Work instructions - Please write the next part of the piece about how people should respond to violence, starting right after its final sentence.

Excerpt to read -
It's hard to know what to do to get violent people to stop being violent. It's one of the great conundrums -- conundra? -- of human behavior and shows up in controversies over all kinds of things from foreign policy to spanking.
On the one hand, you have the "high road" or "don't sink to their level" school of thought. Its advice is to answer violence with reason and restraint, which displays moral superiority. This works pretty well if you're Martin Luther King or Gandhi, but less well if you're a short, outnumbered third-grader.
On the other hand, you have the "fight fire with fire" or "talk to them in their own language" school of thought. Its advice is that if your adversary is getting rough, so should you, because anything else will convey weakness and cowardice. This works pretty well if you're a superpower, but less well if you're trying to slap up a great white shark.
Mostly, I enjoy the privilege of living in a violence-free zone since I gave up my boxing classes. Nobody shoots at me and nobody hits me, and although some guy did almost run me over with a truck the other night, he wasn't a former boyfriend and I'm sure it was a mistake.
There are people who will tell you that violence is always the correct answer to violence. The eye-for-an-eye people. And there are people who will tell you that violence is never the correct answer. The turn-the-other-cheek people. I understand both positions, and that's why I can't get on either bandwagon.
Like most aspects of being human, the violence-response question is complicated. Every situation is different; rules don't cover everything.
For example: Torture is always wrong, correct? What if torturing one terrorist could have prevented all the deaths and losses of Sept. 11?
Of course, we want categorical rules, because that would make things easy. Americans, especially, aren't very comfortable with gray areas (except maybe the ones between what's unethical and what's actually illegal -- there are people who LIVE in those areas).
Good, wise people can disagree about the right response to violence, because there are good, wise arguments to be made for different positions. But people need information, because an uninformed opinion is the only truly worthless one.
The Post-Gazette ran a picture on its front page a while back of an Afghan man and his son, who the father claimed had been injured by American bombing. We got a lot of letters about that from angry people who accused us of publishing Taliban propaganda and being un-American. They asked us where the pictures were of the Sept. 11 victims (evidently, their paper carriers had been tossing their PGs down storm drains for the previous six weeks).

Input data -
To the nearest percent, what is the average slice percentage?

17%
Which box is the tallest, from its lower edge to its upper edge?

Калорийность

Response area -
My own neighbor gestured indignantly at me with his laundry while asking why we had to harp on dead Afghans. I'll tell you what I told him.
No, we're not in the business of publishing propaganda for the Taliban. And it may come as a surprise that we are also not in the business of publishing propaganda for the U.S. government. (Remember how we used to vilify it? Remember how it was too big and corrupt and wasting our money?) We have a free press. And the way that works is, we go out and take pictures of things and ask people questions and look things up, and then we publish what we have found in the world.
Is it always right? Sadly, no, because the work is done by human beings, and the information we get is filtered through human beings, so sometimes it's like math people have done in their heads.
But our job is to get what's going on and give it to you -- so that you can make up your own mind about it. The press shouldn't tell you this is a good war or a bad war. Or whether there can be such thing as a good war. That's not our job.
Many who now denounce anti-Americanism are the same people who don't want to pay their taxes. We wave the flag and don't vote. We've leveled a village to "save" it. War is full of contradictions.
You can love your country and still wonder whether what it's doing is right or wise. You can believe in a just war and still regret violence and mourn its innocent victims.
Sure, it would be great if we could go forward with one mind and no dissent. If we could get all these fractious naysayers to quit raising questions and toe the line. Free speech is fine in theory, but it shouldn't be allowed to get in the way, right?
Just ask the Taliban.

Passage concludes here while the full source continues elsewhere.